BEGIN Material provided

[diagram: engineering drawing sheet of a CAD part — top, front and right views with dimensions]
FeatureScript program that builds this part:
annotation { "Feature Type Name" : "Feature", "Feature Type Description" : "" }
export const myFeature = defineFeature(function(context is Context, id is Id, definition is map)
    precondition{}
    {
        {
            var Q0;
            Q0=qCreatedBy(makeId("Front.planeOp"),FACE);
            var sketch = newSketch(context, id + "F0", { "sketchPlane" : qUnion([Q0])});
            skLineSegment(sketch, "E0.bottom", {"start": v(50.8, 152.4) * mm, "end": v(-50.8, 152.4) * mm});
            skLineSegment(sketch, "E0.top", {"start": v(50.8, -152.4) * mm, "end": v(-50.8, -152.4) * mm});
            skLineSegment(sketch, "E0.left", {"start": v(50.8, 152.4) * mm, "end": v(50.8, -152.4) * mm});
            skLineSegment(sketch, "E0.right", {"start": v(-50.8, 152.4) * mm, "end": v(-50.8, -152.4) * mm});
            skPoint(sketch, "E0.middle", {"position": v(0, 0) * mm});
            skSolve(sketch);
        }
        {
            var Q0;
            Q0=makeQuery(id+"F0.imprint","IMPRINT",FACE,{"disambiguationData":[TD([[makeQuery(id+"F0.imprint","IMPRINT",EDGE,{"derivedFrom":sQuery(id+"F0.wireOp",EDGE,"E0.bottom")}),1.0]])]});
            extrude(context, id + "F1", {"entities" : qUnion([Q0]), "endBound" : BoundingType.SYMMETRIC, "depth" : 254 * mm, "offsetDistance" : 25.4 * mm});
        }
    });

END Material provided

» Description of the task
Rewrite the entry above as a numbered list with one line per item, leaving out any blank lines.

» Solution for this problem
1. [diagram: engineering drawing sheet of a CAD part — top, front and right views with dimensions]
2. FeatureScript program that builds this part:
3. annotation { "Feature Type Name" : "Feature", "Feature Type Description" : "" }
4. export const myFeature = defineFeature(function(context is Context, id is Id, definition is map)
5.     precondition{}
6.     {
7.         {
8.             var Q0;
9.             Q0=qCreatedBy(makeId("Front.planeOp"),FACE);
10.             var sketch = newSketch(context, id + "F0", { "sketchPlane" : qUnion([Q0])});
11.             skLineSegment(sketch, "E0.bottom", {"start": v(50.8, 152.4) * mm, "end": v(-50.8, 152.4) * mm});
12.             skLineSegment(sketch, "E0.top", {"start": v(50.8, -152.4) * mm, "end": v(-50.8, -152.4) * mm});
13.             skLineSegment(sketch, "E0.left", {"start": v(50.8, 152.4) * mm, "end": v(50.8, -152.4) * mm});
14.             skLineSegment(sketch, "E0.right", {"start": v(-50.8, 152.4) * mm, "end": v(-50.8, -152.4) * mm});
15.             skPoint(sketch, "E0.middle", {"position": v(0, 0) * mm});
16.             skSolve(sketch);
17.         }
18.         {
19.             var Q0;
20.             Q0=makeQuery(id+"F0.imprint","IMPRINT",FACE,{"disambiguationData":[TD([[makeQuery(id+"F0.imprint","IMPRINT",EDGE,{"derivedFrom":sQuery(id+"F0.wireOp",EDGE,"E0.bottom")}),1.0]])]});
21.             extrude(context, id + "F1", {"entities" : qUnion([Q0]), "endBound" : BoundingType.SYMMETRIC, "depth" : 254 * mm, "offsetDistance" : 25.4 * mm});
22.         }
23.     });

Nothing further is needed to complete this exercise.